I should have known better. The moment we left on our furniture quest, it was Code Turquoise all over again. I wanted to do major reconnaissance, like visit at least four retailers with some circling back. The guys informed me they could only tolerate one store, for one hour, with one credit card swipe, and nothing more.

I had no choice but to visit the big kahuna, the airport terminal of furniture retailers. You know the one — that sensory overload circus with accent pillows. We blasted through the automatic doors and headed straight to the advertised student futons. Turns out they were constructed like 1960s aluminum beach chairs wrapped in cheap foam and pleather. (My tailbone hit the futon’s tailbone.) This was not the kind of Mad Men inspiration I was after.

We considered wacky bungee cord chairs or classic bean bag seating, but the way our six-footer flops on furniture, we’d end up feeding the landfill within weeks. So we headed to the clearance section. It was jammed with rows and rows of floor samples, orphaned sectional pieces, scratches and dents. Our hope was to find something sturdy, transportable and cheap.

Boom! In less than 30 seconds, my men zeroed-in on a discontinued loveseat: “This is it!” they both told me.

But we weren’t looking for a loveseat. And this thing was either battleship gray or steel blue. Or both. My eyes couldn’t decide. “What color would you call this?” I asked.

“I don’t know. Dirt blue,” my son shrugged.

I could tell he wanted it. Dirt Blue was also Dirt Cheap, so my husband wanted it, too.

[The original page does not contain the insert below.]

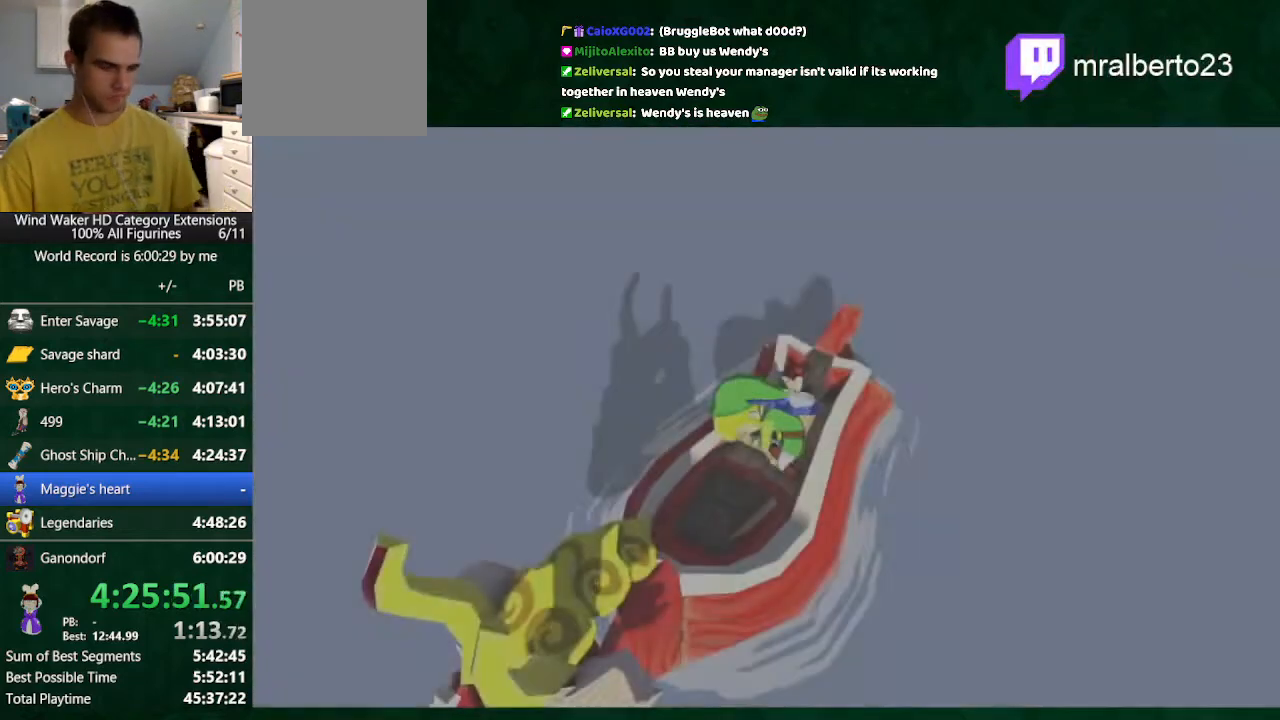
{"buttons": [], "left_stick": "center", "right_stick": "center", "events": []}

They were done shopping.

The loading dock guys wrapped that thing up so well and wedged it solidly into my SUV, but with the hatch remaining open. They zigzagged endless ropes here and there. Shredded carpet pieces were strategically placed to protect the auto paint. It was a packing masterpiece. My husband proclaimed, “This is staying here until college move-in day.”

I gave up. I totally gave up. Now I’ve been collecting other things like rolled up rugs and lamps and jamming them all around the dirt blue loveseat in my rope-wrapped SUV.

If you see me driving around town the next several days, please call me Jethro.